"
He adopted the first two of these suggestions. John A. Cockerill was still
under contract with Joseph Pulitzer and could not accept for a year or
more. He finally did accept and died in the Bennett service. John Russell
Young took the editorial page and was making it "hum" when a most
unaccountable thing happened. I was amazed to receive an invitation to a
dinner he had tendered and was about to give to the quondam Virginian and
just elected New York Justice Roger A. Pryor. "Is Young gone mad," I said
to myself, "or can he have forgotten that the one man of all the world whom
the House of Bennett can never forget, or forgive, is Roger A. Pryor?"
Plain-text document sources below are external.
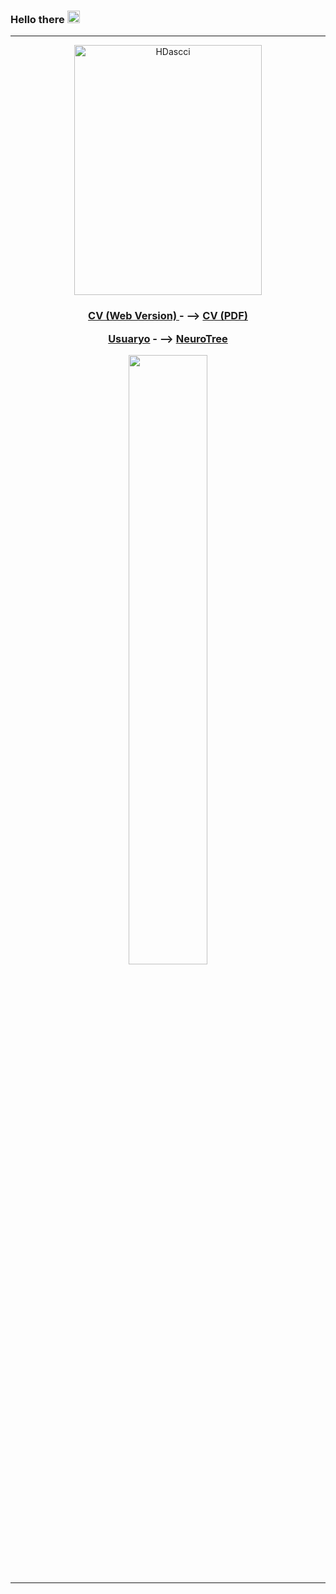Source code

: ### Hello there <img src="https://user-images.githubusercontent.com/72663882/171687151-bb31c996-c9d2-49c8-b593-734946893b23.gif" alt="waving hand gif" aria-hidden="true" width="20" />

<hr>
<p align="center">
  
<img width="300" height="400" alt="HDascci" src="https://github.com/user-attachments/assets/9f290860-ed7f-4b61-838b-bb8d55a4b22d" />

</p>
<h3 align="center">

<samp>
  </samp><div id="webaddress">
  <a href="https://usuy-leon.github.io/cv//"><i class="fa-brands fa-bluesky"></i> CV (Web Version) </a> - -->
  <a href="https://usuy-leon.github.io/Usuy-Leon/Usuy_Leon_TCV.pdf.pdf"><i class="fa-brands fa-bluesky"></i> CV (PDF) </a>

  </div> 
<div id="webaddress">
  
  <a href="https://github.com/Usuy-Leon/"><i class="fa-brands fa-bluesky"></i>Usuaryo</a> - -->
  <a href="https://neurotree.org/beta/tree.php?pid=928916"><i class="fa-brands fa-bluesky"></i> NeuroTree</a>

</div>
</h3>
<samp>
  <p align="center">
    
  <img height="50%" width="auto" src ="https://github-readme-stats.vercel.app/api/top-langs/?username=Usuy-Leon&layout=compact&hide_border=true&theme=dark&bg_color=00000000&langs_count=7&hide=tex,php">

</p>
<hr>
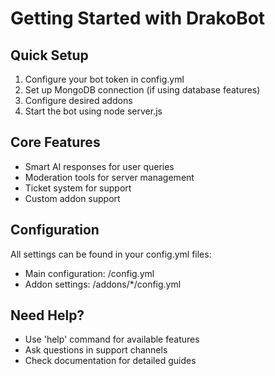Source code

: # Getting Started with DrakoBot

## Quick Setup
1. Configure your bot token in config.yml
2. Set up MongoDB connection (if using database features)
3. Configure desired addons
4. Start the bot using node server.js

## Core Features
- Smart AI responses for user queries
- Moderation tools for server management
- Ticket system for support
- Custom addon support

## Configuration
All settings can be found in your config.yml files:
- Main configuration: /config.yml
- Addon settings: /addons/*/config.yml

## Need Help?
- Use 'help' command for available features
- Ask questions in support channels
- Check documentation for detailed guides
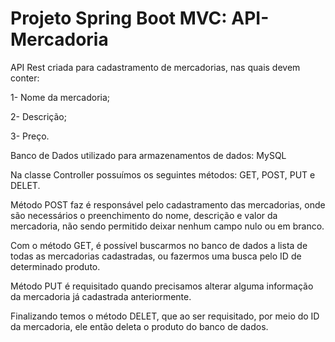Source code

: # Projeto Spring Boot MVC: API-Mercadoria

API Rest criada para cadastramento de mercadorias, nas quais devem conter:

1- Nome da mercadoria;

2- Descrição;

3- Preço.

Banco de Dados utilizado para armazenamentos de dados: MySQL

Na classe Controller possuímos os seguintes métodos: GET, POST, PUT e DELET.

Método POST faz é responsável pelo cadastramento das mercadorias, onde são necessários o preenchimento do nome, descrição e valor da mercadoria,
não sendo permitido deixar nenhum campo nulo ou em branco.

Com o método GET, é possível buscarmos no banco de dados a lista de todas as mercadorias cadastradas, 
ou fazermos uma busca pelo ID de determinado produto.

Método PUT é requisitado quando precisamos alterar alguma informação da mercadoria já cadastrada anteriormente.

Finalizando temos o método DELET, que ao ser requisitado, por meio do ID da mercadoria, ele então deleta o produto do banco de dados. 
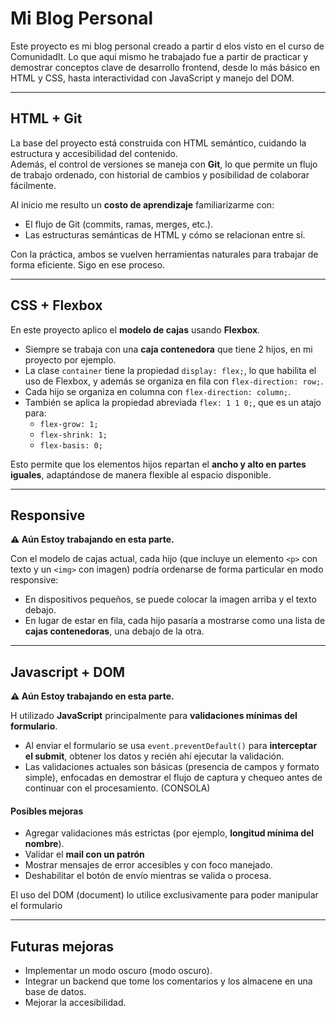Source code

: # Mi Blog Personal

Este proyecto es mi blog personal creado a partir d elos visto en el curso de ComunidadIt.
Lo que aqui mismo he trabajado fue a partir de  practicar y demostrar conceptos clave de desarrollo frontend, desde lo más básico en HTML y CSS, hasta interactividad con JavaScript y manejo del DOM.

---

## HTML + Git
La base del proyecto está construida con HTML semántico, cuidando la estructura y accesibilidad del contenido.  
Además, el control de versiones se maneja con **Git**, lo que permite un flujo de trabajo ordenado, con historial de cambios y posibilidad de colaborar fácilmente.  

Al inicio me resulto un **costo de aprendizaje** familiarizarme con:  
- El flujo de Git (commits, ramas, merges, etc.).  
- Las estructuras semánticas de HTML y cómo se relacionan entre sí.  

Con la práctica, ambos se vuelven herramientas naturales para trabajar de forma eficiente. Sigo en ese proceso.

---

## CSS + Flexbox
En este proyecto aplico el **modelo de cajas** usando **Flexbox**.  

- Siempre se trabaja con una **caja contenedora** que tiene 2 hijos, en mi proyecto por ejemplo. 
- La clase `container` tiene la propiedad `display: flex;`, lo que habilita el uso de Flexbox, y además se organiza en fila con `flex-direction: row;`.  
- Cada hijo se organiza en columna con `flex-direction: column;`.  
- También se aplica la propiedad abreviada `flex: 1 1 0;`, que es un atajo para:  
  - `flex-grow: 1;` 
  - `flex-shrink: 1;`  
  - `flex-basis: 0;`  

Esto permite que los elementos hijos repartan el **ancho y alto en partes iguales**, adaptándose de manera flexible al espacio disponible.

---

## Responsive
**⚠️ Aún Estoy trabajando en esta parte.**

Con el modelo de cajas actual, cada hijo (que incluye un elemento `<p>` con texto y un `<img>` con imagen) podría ordenarse de forma particular en modo responsive:  
- En dispositivos pequeños, se puede colocar la imagen arriba y el texto debajo.  
- En lugar de estar en fila, cada hijo pasaría a mostrarse como una lista de **cajas contenedoras**, una debajo de la otra.  

---

## Javascript + DOM
**⚠️ Aún Estoy trabajando en esta parte.**

H utilizado **JavaScript** principalmente para **validaciones mínimas del formulario**.  
- Al enviar el formulario se usa `event.preventDefault()` para **interceptar el submit**, obtener los datos y recién ahí ejecutar la validación.  
- Las validaciones actuales son básicas (presencia de campos y formato simple), enfocadas en demostrar el flujo de captura y chequeo antes de continuar con el procesamiento. (CONSOLA)

#### Posibles mejoras
- Agregar validaciones más estrictas (por ejemplo, **longitud mínima del nombre**).  
- Validar el **mail con un patrón** 
- Mostrar mensajes de error accesibles y con foco manejado.  
- Deshabilitar el botón de envío mientras se valida o procesa.


El uso del DOM (document) lo utilice exclusivamente para poder manipular el formulario

---

## Futuras mejoras
- Implementar un modo oscuro (modo oscuro).   
- Integrar un backend que tome los comentarios y los almacene en una base de datos.  
- Mejorar la accesibilidad.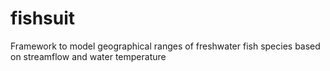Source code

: # fishsuit
Framework to model geographical ranges of freshwater fish species based on streamflow and water temperature
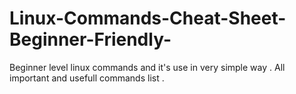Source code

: # Linux-Commands-Cheat-Sheet-Beginner-Friendly-
Beginner level linux commands and it's use in very simple way . All important and usefull commands list .
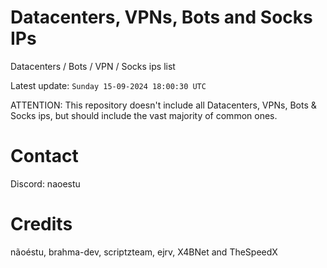 # Datacenters, VPNs, Bots and Socks IPs
 
Datacenters / Bots / VPN / Socks ips list

Latest update: `Sunday 15-09-2024 18:00:30 UTC` 

ATTENTION: This repository doesn't include all Datacenters, VPNs, Bots & Socks ips, 
but should include the vast majority of common ones.

# Contact
Discord: naoestu

# Credits
nãoéstu, brahma-dev, scriptzteam, ejrv, X4BNet and TheSpeedX
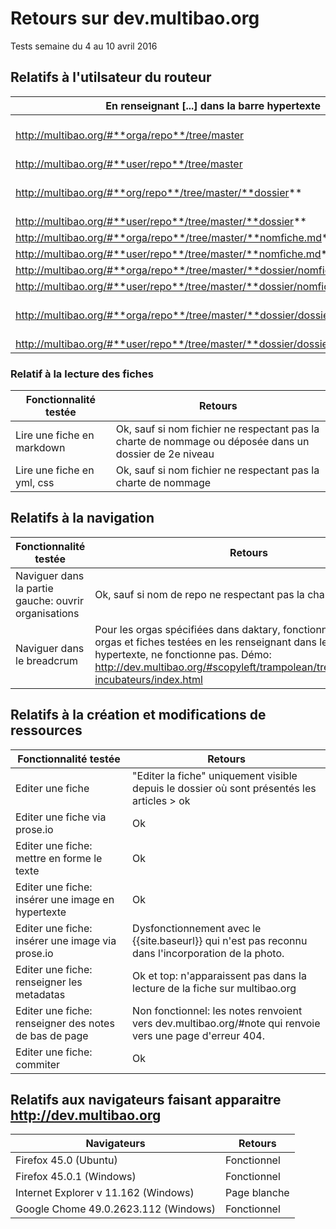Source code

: # Retours sur dev.multibao.org

Tests semaine du 4 au 10 avril 2016

## Relatifs à l'utilsateur du routeur

En renseignant [...] dans la barre hypertexte      |   j'obtiens le résultat suivant
--------|------
http://multibao.org/#**orga/repo**/tree/master  |    Dysfonctionnel pour repos comme en démo: dev.multibao.org/#multibao/documentation/tree/master. Fonctionne pour les repos spécifiés par daktary. Je continue de chercher pourquoi.
http://multibao.org/#**user/repo**/tree/master  |    Dysfonctionnel comme en démo: dev.multibao.org/#alecoz/democracy-story/tree/master
http://multibao.org/#**org/repo**/tree/master/**dossier**  |    Dysfonctionnel, comme en démo: http://dev.multibao.org/#alecoz/democratie_ouverte/tree/master/contributions; la liste des fiches n'apparait pas
http://multibao.org/#**user/repo**/tree/master/**dossier**  |    Dysfonctionnel, la liste des fiches n'apparaît pas
http://multibao.org/#**orga/repo**/tree/master/**nomfiche.md**  |    Fonctionnel
http://multibao.org/#**user/repo**/tree/master/**nomfiche.md**  |    Fonctionnel
http://multibao.org/#**orga/repo**/tree/master/**dossier/nomfiche.md** |    Fonctionnel
http://multibao.org/#**user/repo**/tree/master/**dossier/nomfiche.md**  |    Fonctionnel
http://multibao.org/#**orga/repo**/tree/master/**dossier/dossier/nomfiche.md** |    Dysfonctionnel, comme en démo: dev.multibao.org/#multibao/contributions/blob/master/financements/subventions_2016/0-lisez-moi.md. Redirige vers une page 404.
http://multibao.org/#**user/repo**/tree/master/**dossier/dossier/nomfiche.md**  |    Dysfonctionnel, redirige vers une page 404.

### Relatif à la lecture des fiches 

Fonctionnalité testée     |   Retours
--------|------
Lire une fiche en markdown  |   Ok, sauf si nom fichier ne respectant pas la charte de nommage ou déposée dans un dossier de 2e niveau
Lire une fiche en yml, css  |   Ok, sauf si nom fichier ne respectant pas la charte de nommage

## Relatifs à la navigation 

Fonctionnalité testée     |   Retours
--------|------
Naviguer dans la partie gauche: ouvrir organisations  |   Ok, sauf si nom de repo ne respectant pas la charte de nommage 
Naviguer dans le breadcrum  |   Pour les orgas spécifiées dans daktary, fonctionne. Pour les orgas et fiches testées en les renseignant dans le lien hypertexte, ne fonctionne pas. Démo: http://dev.multibao.org/#scopyleft/trampolean/tree/master/pour-incubateurs/index.html

## Relatifs à la création et modifications de ressources

Fonctionnalité testée     |   Retours
--------|------
Editer une fiche   |   "Editer la fiche" uniquement visible depuis le dossier où sont présentés les articles > ok
Editer une fiche via prose.io  |   Ok
Editer une fiche: mettre en forme le texte  |   Ok
Editer une fiche: insérer une image en hypertexte  |   Ok
Editer une fiche: insérer une image via prose.io  |   Dysfonctionnement avec le {{site.baseurl}} qui n'est pas reconnu dans l'incorporation de la photo. 
Editer une fiche: renseigner les metadatas  |   Ok et top: n'apparaissent pas dans la lecture de la fiche sur multibao.org
Editer une fiche: renseigner des notes de bas de page  |   Non fonctionnel: les notes renvoient vers dev.multibao.org/#note qui renvoie vers une page d'erreur 404.
Editer une fiche: commiter  |   Ok

## Relatifs aux navigateurs faisant apparaitre http://dev.multibao.org

Navigateurs     |   Retours
--------|------
Firefox 45.0 (Ubuntu)  |   Fonctionnel
Firefox 45.0.1 (Windows)  |   Fonctionnel
Internet Explorer v 11.162 (Windows)  |   Page blanche
Google Chome 49.0.2623.112 (Windows) | Fonctionnel













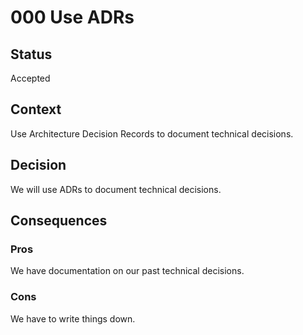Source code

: # 000 Use ADRs

## Status

Accepted

## Context

Use Architecture Decision Records to document technical decisions.

## Decision

We will use ADRs to document technical decisions.

## Consequences

### Pros

We have documentation on our past technical decisions.

### Cons

We have to write things down.
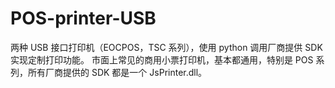 # POS-printer-USB
两种 USB 接口打印机（EOCPOS，TSC 系列），使用 python 调用厂商提供 SDK 实现定制打印功能。
市面上常见的商用小票打印机，基本都通用，特别是 POS 系列，所有厂商提供的 SDK 都是一个 JsPrinter.dll。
The Bennett-Pry or quarrel had been a _cause celebre_ when John Young
was night editor of the Philadelphia Press and I was one of its Washington
correspondents. Nothing so virulent had ever passed between an editor and a
Congressman. In one of his speeches Pryor had actually gone the length of
rudely referring to Mrs. James Gordon Bennett.
The dinner was duly given. But it ended John's connection with the Herald
and his friendly relations with the owner of the Herald. The incident might
be cited as among "The Curiosities of Journalism," if ever a book with that
title is written. John's "break" was so bad that I never had the heart to
ask him how he could have perpetrated it.
III
The making of an editor is a complex affair. Poets and painters are said to
be born. Editors and orators are made.